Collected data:

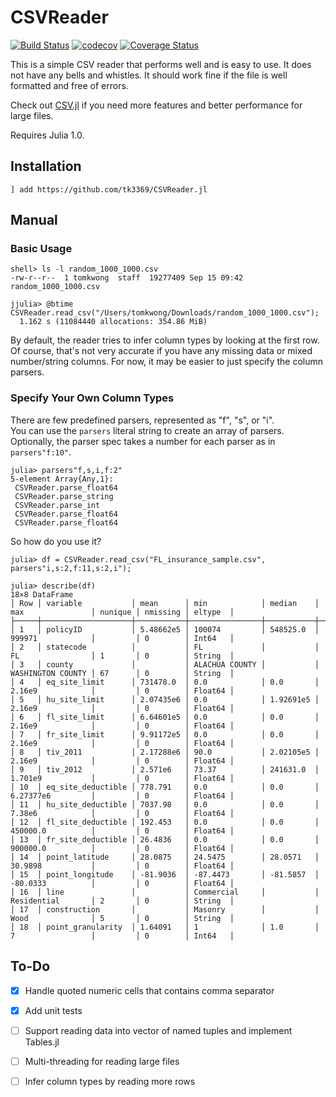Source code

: # CSVReader

[![Build Status](https://travis-ci.org/tk3369/CSVReader.jl.svg?branch=master)](https://travis-ci.org/tk3369/CSVReader.jl)
[![codecov](https://codecov.io/gh/tk3369/CSVReader.jl/branch/master/graph/badge.svg)](https://codecov.io/gh/tk3369/CSVReader.jl)
[![Coverage Status](https://coveralls.io/repos/github/tk3369/CSVReader.jl/badge.svg?branch=master)](https://coveralls.io/github/tk3369/CSVReader.jl?branch=master)

This is a simple CSV reader that performs well and is easy to use.
It does not have any bells and whistles.
It should work fine if the file is well formatted and free of errors.

Check out [CSV.jl](https://github.com/JuliaData/CSV.jl) if you need more features
and better performance for large files.

Requires Julia 1.0.

## Installation

`] add https://github.com/tk3369/CSVReader.jl`

## Manual

### Basic Usage

```
shell> ls -l random_1000_1000.csv
-rw-r--r--  1 tomkwong  staff  19277409 Sep 15 09:42 random_1000_1000.csv

jjulia> @btime CSVReader.read_csv("/Users/tomkwong/Downloads/random_1000_1000.csv");
  1.162 s (11084440 allocations: 354.86 MiB)
```

By default, the reader tries to infer column types by looking at the first row.  Of course, that's not
very accurate if you have any missing data or mixed number/string columns.  For now, it may be easier 
to just specify the column parsers.

### Specify Your Own Column Types 

There are few predefined parsers, represented as "f", "s", or "i".  
You can use the `parsers` literal string to create an array of parsers.
Optionally, the parser spec takes a number for each parser as in `parsers"f:10"`.
```
julia> parsers"f,s,i,f:2"
5-element Array{Any,1}:
 CSVReader.parse_float64
 CSVReader.parse_string 
 CSVReader.parse_int    
 CSVReader.parse_float64
 CSVReader.parse_float64    
```

So how do you use it?
```
julia> df = CSVReader.read_csv("FL_insurance_sample.csv", parsers"i,s:2,f:11,s:2,i");

julia> describe(df)
18×8 DataFrame
│ Row │ variable           │ mean      │ min            │ median    │ max               │ nunique │ nmissing │ eltype  │
├─────┼────────────────────┼───────────┼────────────────┼───────────┼───────────────────┼─────────┼──────────┼─────────┤
│ 1   │ policyID           │ 5.48662e5 │ 100074         │ 548525.0  │ 999971            │         │ 0        │ Int64   │
│ 2   │ statecode          │           │ FL             │           │ FL                │ 1       │ 0        │ String  │
│ 3   │ county             │           │ ALACHUA COUNTY │           │ WASHINGTON COUNTY │ 67      │ 0        │ String  │
│ 4   │ eq_site_limit      │ 731478.0  │ 0.0            │ 0.0       │ 2.16e9            │         │ 0        │ Float64 │
│ 5   │ hu_site_limit      │ 2.07435e6 │ 0.0            │ 1.92691e5 │ 2.16e9            │         │ 0        │ Float64 │
│ 6   │ fl_site_limit      │ 6.64601e5 │ 0.0            │ 0.0       │ 2.16e9            │         │ 0        │ Float64 │
│ 7   │ fr_site_limit      │ 9.91172e5 │ 0.0            │ 0.0       │ 2.16e9            │         │ 0        │ Float64 │
│ 8   │ tiv_2011           │ 2.17288e6 │ 90.0           │ 2.02105e5 │ 2.16e9            │         │ 0        │ Float64 │
│ 9   │ tiv_2012           │ 2.571e6   │ 73.37          │ 241631.0  │ 1.701e9           │         │ 0        │ Float64 │
│ 10  │ eq_site_deductible │ 778.791   │ 0.0            │ 0.0       │ 6.27377e6         │         │ 0        │ Float64 │
│ 11  │ hu_site_deductible │ 7037.98   │ 0.0            │ 0.0       │ 7.38e6            │         │ 0        │ Float64 │
│ 12  │ fl_site_deductible │ 192.453   │ 0.0            │ 0.0       │ 450000.0          │         │ 0        │ Float64 │
│ 13  │ fr_site_deductible │ 26.4836   │ 0.0            │ 0.0       │ 900000.0          │         │ 0        │ Float64 │
│ 14  │ point_latitude     │ 28.0875   │ 24.5475        │ 28.0571   │ 30.9898           │         │ 0        │ Float64 │
│ 15  │ point_longitude    │ -81.9036  │ -87.4473       │ -81.5857  │ -80.0333          │         │ 0        │ Float64 │
│ 16  │ line               │           │ Commercial     │           │ Residential       │ 2       │ 0        │ String  │
│ 17  │ construction       │           │ Masonry        │           │ Wood              │ 5       │ 0        │ String  │
│ 18  │ point_granularity  │ 1.64091   │ 1              │ 1.0       │ 7                 │         │ 0        │ Int64   │
```

## To-Do

- [x] Handle quoted numeric cells that contains comma separator
- [x] Add unit tests
- [ ] Support reading data into vector of named tuples and implement Tables.jl
- [ ] Multi-threading for reading large files
- [ ] Infer column types by reading more rows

_TASK STATEMENT_
Copy every line of the data that holds the string "tomkwong".

_RESPONSE TO THE EXERCISE_
-rw-r--r--  1 tomkwong  staff  19277409 Sep 15 09:42 random_1000_1000.csv
jjulia> @btime CSVReader.read_csv("/Users/tomkwong/Downloads/random_1000_1000.csv");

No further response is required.